翌日,当萧风看过受伤的工人之后,心中更是怒不可遏,如此草菅人命,还有王法吗?
在他看来虽然唐河帝国等级观念森严,但是还有严苛的律法来保护这些低人一等的平民百姓。
因此维护帝国律法的公正,才是维持公义的根本。对于践踏生命,践踏公义的,他不介意来一个杀一个,来两个杀两个。
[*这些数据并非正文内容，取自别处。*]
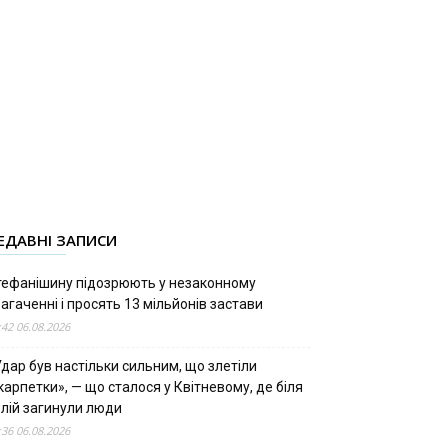
ЕДАВНІ ЗАПИСИ
тефанішину підозрюють у незаконному
агаченні і просять 13 мільйонів застави
:42 06.08.2026
дар був настільки сильним, що злетіли
арпетки», — що сталося у Квітневому, де біля
олій загинули люди
:36 06.08.2026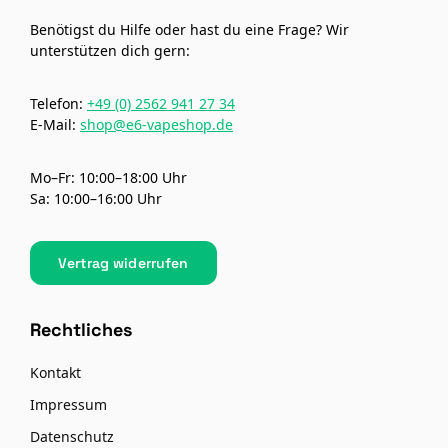
Benötigst du Hilfe oder hast du eine Frage? Wir
unterstützen dich gern:
Telefon:
+49 (0) 2562 941 27 34
E-Mail:
shop@e6-vapeshop.de
Mo–Fr: 10:00–18:00 Uhr
Sa: 10:00–16:00 Uhr
Vertrag widerrufen
Rechtliches
Kontakt
Impressum
Datenschutz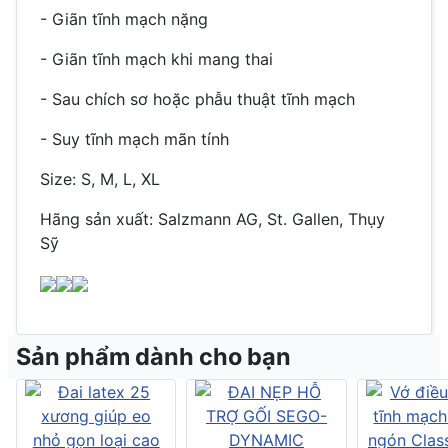
- Giãn tĩnh mạch nặng
- Giãn tĩnh mạch khi mang thai
- Sau chích sơ hoặc phẫu thuật tĩnh mạch
- Suy tĩnh mạch mãn tính
Size: S, M, L, XL
Hãng sản xuất: Salzmann AG, St. Gallen, Thụy
Sỹ
Sản phẩm dành cho bạn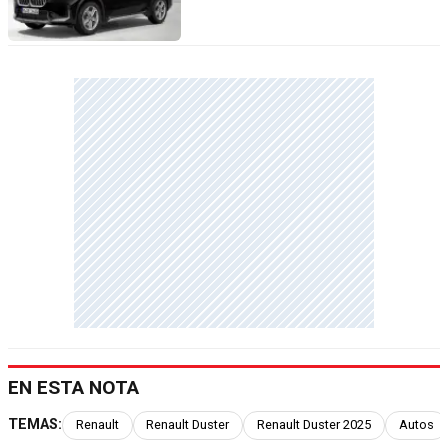
EN ESTA NOTA
TEMAS:
Renault
Renault Duster
Renault Duster 2025
Autos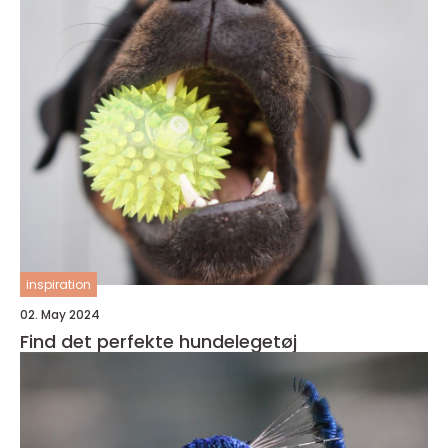
inspiration
02. May 2024
Find det perfekte hundelegetøj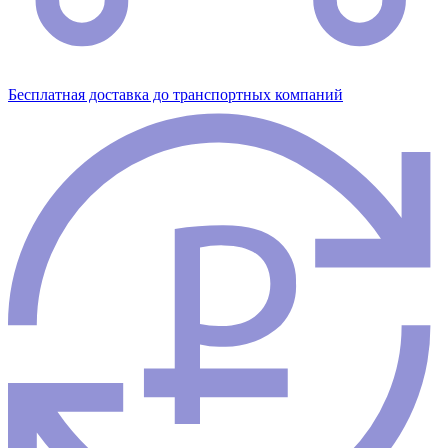
Бесплатная доставка до транспортных компаний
萧风翻身上马,一行十二人自苏家矿上下来之后直奔郡守衙门而来。
他要先「救」苏小小,只有在保证苏小小安全的情况之下,他才能毫无顾忌地去行动。
“来者何人?速速下马!”
郡守衙门门口的守卫见萧风骑着马疾驰而来,丝毫没有停下来的意思,立马呵斥道。
萧风根本不理会,双腿轻轻夹了一下马肚子,径直朝着郡衙大门走了过去。
衙卫哪里见过这阵势,丢下手中的棍杖,就往衙门里面冲了进去。
“大人!大人!”
两声惊喊声,郡守衙门之中的衙卫都手提着腰刀围了过来。
而陈子冲也慌忙地走了出来,一身官威大声喝道:“来者何人,如此胆大妄为,还不给本官速速就擒,衙卫将贼人拿下。”
“尔等谁敢!”
萧战拿着一个黑色的「羽林」令牌走到了衙门府院中间,大声喝止道。
「羽林」那不是陛下的亲卫吗?怎么会出现在这里?来人究竟是谁?硬闯郡守衙门又是所谓何事?
陈子冲定了定心神,陛下亲卫又如何,如此硬闯他一样可以参他一本。
硬气地说道:“阁下既是「羽林」,当知道皇权之上,如此蔑视郡守衙门就不怕陛下怪罪吗?”
萧风懒得跟他废话,要是他手中有证据,早就将他拿下了,哪还至于搞这么多。只见他端坐在马上,淡淡地说道:“放了她!”
“谁?”
“苏小小。”
陈子冲千怕万怕就怕眼前这个胆大包天的人是为了苏家矿场上的事情来的,虽然他占了理,但是毕竟还未定案,一旦要追究,得罪了漕帮,康亲王不止,他自己也得脱层皮。
“此女乃涉事人犯,没有京兆府府尹手谕,恕难从命。”
“是吗?我萧风要的人,你说你一个小小的郡守拦得住吗?”
坐在马上的萧风十分蔑视地看了他一眼。
陈子冲神色大变,如果对方只是一个「羽林」郎,没有天衍皇帝的圣旨,充其量也只是皇帝侍卫而已,自己用不着怕他,更何况朝中还有康亲王会保自己。但是他没想到对方居然是萧风。
“你是燕王世子!”
“如何?”
陈子冲没想都只是扣押了苏小小而已,怎么就把燕王世子给招来了,燕王那可是帝国势力最大的异姓亲王,实力比康亲王还要强。
可是他没得选了,看萧风这架势就不准备善罢甘休,左右都是个死,陈子冲决定硬抗到底。
“燕王世子,下官还是那句话,要我放人,请拿京兆府尹手谕来。”
萧风翻身下马,一步步朝着他走了过去。他每走一步,衙卫就后退一步,直到退到了大堂之上。
萧风说:“我现在就要见到人,证据我一会给你送来。说完不理陈子冲有什么反应,径直朝着关押人犯的囚牢走去。